In 1841 the “Lalla Rookh” a 350 ton barque set sail from Gravesend to Australia. On board were 29 year old Richard Bartlett, a farm labourer, his 5 month pregnant wife, 21 year old Lydia (nee Quested), a servant, and their 18 month old daughter Sarah Anne. Together with the other passengers they were subject to a “Bounty” a sum of money dependent on their age and skill paid by the Government towards future wages. For the whole family this amounted to £43.
Arriving on Boxing Day 1841 in Sydney, the family settled first at Bamarang 160 km south of Sydney where a daughter, Matilda, was born and where Richard was employed as a ploughman.
In 1844 they moved to Numbaa where a son, Richard, was born, then to Mayfield where a daugther, Rachael, was born in 1846.
In 1848 the family moved to Brundee and it was there that Edmund, James Watson, Stephen, Rachael and Alfred were born, also Rachael died there in 1850. Brundee is adjacent to the Shoalhaven River and a flat low lying area. During the 1860s and 70s devastating floods caused by heavy rain wiped out the whole area: buildings, livestock and people being washed out to sea. The floods or the death of their baby, Lydia, may have been the cause of the Bartlett family moving to the town of Milton where they were one of the pioneer families of the district.

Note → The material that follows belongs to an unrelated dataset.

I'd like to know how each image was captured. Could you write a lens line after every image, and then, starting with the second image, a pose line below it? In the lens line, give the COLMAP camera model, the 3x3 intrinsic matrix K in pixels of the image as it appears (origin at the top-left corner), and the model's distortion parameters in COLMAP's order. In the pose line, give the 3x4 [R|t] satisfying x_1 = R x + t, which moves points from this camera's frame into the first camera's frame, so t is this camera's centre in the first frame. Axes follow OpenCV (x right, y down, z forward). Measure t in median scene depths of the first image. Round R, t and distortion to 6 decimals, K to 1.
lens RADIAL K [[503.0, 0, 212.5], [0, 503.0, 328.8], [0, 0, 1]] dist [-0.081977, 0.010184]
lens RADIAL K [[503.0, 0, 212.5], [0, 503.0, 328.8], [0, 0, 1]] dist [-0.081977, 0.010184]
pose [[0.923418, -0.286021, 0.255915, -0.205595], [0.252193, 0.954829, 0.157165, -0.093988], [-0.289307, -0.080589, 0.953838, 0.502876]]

Soon after they moved to Milton another son, William, was born in 1862, followed 3 years later by Joseph. Records show that Richard and Lydia had a butcher’s shop in Milton near the Congregational Church. This shop stayed in the Bartlett family till the 1920s.

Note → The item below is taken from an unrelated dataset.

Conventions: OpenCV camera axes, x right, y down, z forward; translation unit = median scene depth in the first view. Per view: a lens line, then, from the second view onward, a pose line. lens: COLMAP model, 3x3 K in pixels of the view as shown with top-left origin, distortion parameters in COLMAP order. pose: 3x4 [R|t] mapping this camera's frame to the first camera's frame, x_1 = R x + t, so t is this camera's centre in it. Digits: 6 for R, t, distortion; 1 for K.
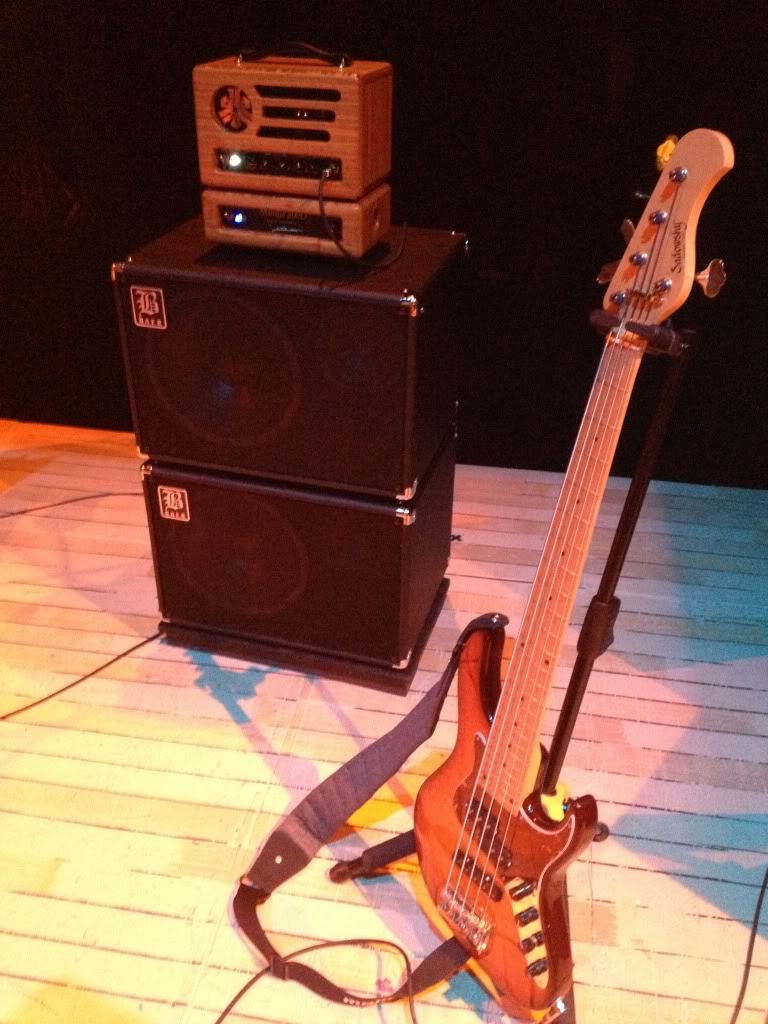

Richard and Lydia must have endured a hard life in New South Wales, though a full and challenging one when one considers the conditions of roads, housing, transport, hygiene, food and medicine compared with today. Richard and Lydia made a wonderful sacrifice so that their children could have the benefits of their labour. Within their own lifetimes it was recorded that Richard and Lydia had 12 children, 64 grandchildren and 67 great grandchildren.

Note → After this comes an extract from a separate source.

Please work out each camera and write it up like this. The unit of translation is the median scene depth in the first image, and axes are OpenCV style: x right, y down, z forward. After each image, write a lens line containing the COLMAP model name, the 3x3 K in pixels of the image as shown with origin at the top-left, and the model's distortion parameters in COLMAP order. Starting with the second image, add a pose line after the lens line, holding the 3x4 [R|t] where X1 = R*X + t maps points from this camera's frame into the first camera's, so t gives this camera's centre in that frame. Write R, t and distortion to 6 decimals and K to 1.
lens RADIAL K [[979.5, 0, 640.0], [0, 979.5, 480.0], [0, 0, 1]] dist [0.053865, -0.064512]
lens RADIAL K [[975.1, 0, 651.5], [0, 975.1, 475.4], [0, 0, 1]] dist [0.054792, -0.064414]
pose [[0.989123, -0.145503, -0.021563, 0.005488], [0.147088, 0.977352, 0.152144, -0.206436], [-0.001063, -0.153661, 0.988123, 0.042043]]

Lydia died in Milton 12 years before Richard at the age of 66, in 1889. Richard was 89 years old at the time of his death in 1901. It was probably his son William Edward’s wife, Sarah Ann, who nursed him through his last illness, cancer of the mouth. He apparently appreciated this care because she was the sole beneficary of his estate. After his bank loan had been paid off this amounted to furniture worth $24.10 and $11.90 in cash: the result of a lifetime of work.